-- CHECK YOUR UNDERSTANDING --
• A. Please set down the passage of the JSONB statistics thread starting with "I'm not against" and going on through "storage format then.", word for word.
• B. In the JSONB statistics thread, what did the original patch author's team switch to in early 2017?
• C. Continue the JSONB statistics thread from its final line onward.

(PROVIDED PASSAGE begins)

On 1/23/22 01:24, Nikita Glukhov wrote:
> Hi!
>
> I am glad that you found my very old patch interesting and started to
> work on it. We failed to post it in 2016 mostly because we were not
> satisfied with JSONB storage. Also we decided to wait for completion
> of work on extended statistics as we thought that it could help us.
> But in early 2017 we switched to SQL/JSON and forgot about this patch.
>

Understood. Let's see how feasible this idea is and if we can move this
forward.

>
> I think custom datatype is necessary for better performance. With a
> plain JSONB we need to do a lot of work for extraction of path stats:
> - iterate through MCV/Histogram JSONB arrays
> - cast numeric values to float, string to text etc.
> - build PG arrays from extracted datums
> - form pg_statistic tuple.
>
> With a custom data type we could store pg_statistic tuple unmodified
> and use it without any overhead. But then we need modify a bit
> VariableStatData and several functions to pass additional nullfrac
> corrections.
>

I'm not against evaluating/exploring alternative storage formats, but my
feeling is the real impact on performance will be fairly low. At least I
haven't seen this as very expensive while profiling the patch so far. Of
course, I may be wrong, and it may be more significant in some cases.

> Maybe simple record type (path text, data pg_statistic, ext_data jsonb)
> would be enough.
>
Maybe, but then you still need to store a bunch of those, right? So
either an array (likely toasted) or 1:M table. I'm not sure it's goiing
to be much cheaper than JSONB.

I'd suggest we focus on what we need to store first, which seems like
tha primary question, and worry about the exact storage format then.

> Also there is an idea to store per-path separately in pg_statistic_ext
> rows using expression like (jb #> '{foo,bar}') as stxexprs. This could
> also help user to select which paths to analyze simply by using some
> sort of CREATE STATISTICS. But it is really unclear how to:
> * store pg_statistic_ext rows from typanalyze
> * form path expressions for array elements (maybe add new jsonpath
> operator)

(PROVIDED PASSAGE ends)
(ENTRIES SHOWN begins)

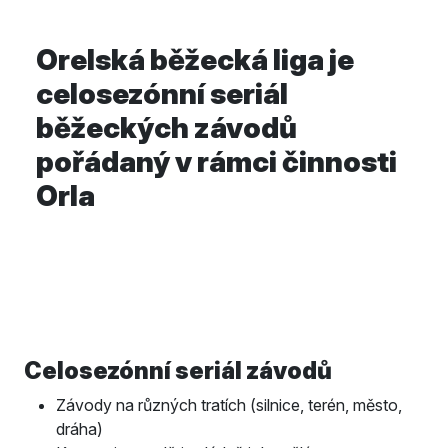
Orelská běžecká liga je
celosezónní seriál
běžeckých závodů
pořádaný v rámci činnosti
Orla
Celosezónní seriál závodů
Závody na různých tratích (silnice, terén, město,
dráha)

(ENTRIES SHOWN ends)

-- PER-TASK ANSWERS --
• A.
I'm not against evaluating/exploring alternative storage formats, but my
feeling is the real impact on performance will be fairly low. At least I
haven't seen this as very expensive while profiling the patch so far. Of
course, I may be wrong, and it may be more significant in some cases.

> Maybe simple record type (path text, data pg_statistic, ext_data jsonb)
> would be enough.
>
Maybe, but then you still need to store a bunch of those, right? So
either an array (likely toasted) or 1:M table. I'm not sure it's goiing
to be much cheaper than JSONB.

I'd suggest we focus on what we need to store first, which seems like
tha primary question, and worry about the exact storage format then.

• B. SQL/JSON

• C.
> * match various -> operator chains to stxexprs
> * jsonpath-like languages need simple API for searching by stxexprs
>

Sure, you can do statistics on expressions, right? Of course, if that
expression produces JSONB value, that's not very useful at the moment.
Maybe we could have two typanalyze functions - one for regular analyze,
one for extended statistics?

That being said, I'm not sure extended stats are a good match for this.
My feeling was we should collect these stats for all JSONB columns,
which is why I argued for putting that in pg_statistic.

>
>
> Per-path statistics should only be collected for scalars. This can be
> enabled by flag JsonAnalyzeContext.scalarsOnly. But there are is a
> problem: computed MCVs and histograms will be broken and we will not be
> able to use them for queries like (jb > const) in general case. Also
> we will not be and use internally in scalarineqsel() and var_eq_const()
> (see jsonSelectivity()). Instead, we will have to implement own
> estimator functions for JSONB comparison operators that will correctly
> use our hacked MCVs and histograms (and maybe not all cases will be
> supported; for example, comparison to scalars only).
>

Yeah, but maybe that's an acceptable trade-off? I mean, if we can
improve estimates for most clauses, and there's a some number of clauses
that are estimated just like without stats, that's still an improvement,
right?

> It's possible to replace objects and arrays with empty ones when
> scalarsOnly is set to keep correct frequencies of non-scalars.
> But there is an old bug in JSONB comparison: empty arrays are placed
> before other values in the JSONB sort order, although they should go
> after all scalars. So we need also to distinguish empty and non-empty
> arrays here.
>

Hmmm ...
>
>
> I tried to fix a major part of places marked as XXX and FIXME, the new
> version of the patches is attached. There are a lot of changes, you
> can see them in a step-by-step form in the corresponding branch
> jsonb_stats_20220122 in our GitHub repo [1].
>

Thanks! I'll go through the changes soon.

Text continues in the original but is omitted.